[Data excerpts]
-=-=-

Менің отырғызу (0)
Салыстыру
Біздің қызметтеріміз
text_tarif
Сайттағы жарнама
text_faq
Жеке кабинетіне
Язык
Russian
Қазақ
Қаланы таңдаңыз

-=-=-

→ Exercise prompt
Starting with the line that contains "Сайттағы жарнама", return every line through the last one of the records, exactly as written.

→ Problem solution
Сайттағы жарнама
text_faq
Жеке кабинетіне
Язык
Russian
Қазақ
Қаланы таңдаңыз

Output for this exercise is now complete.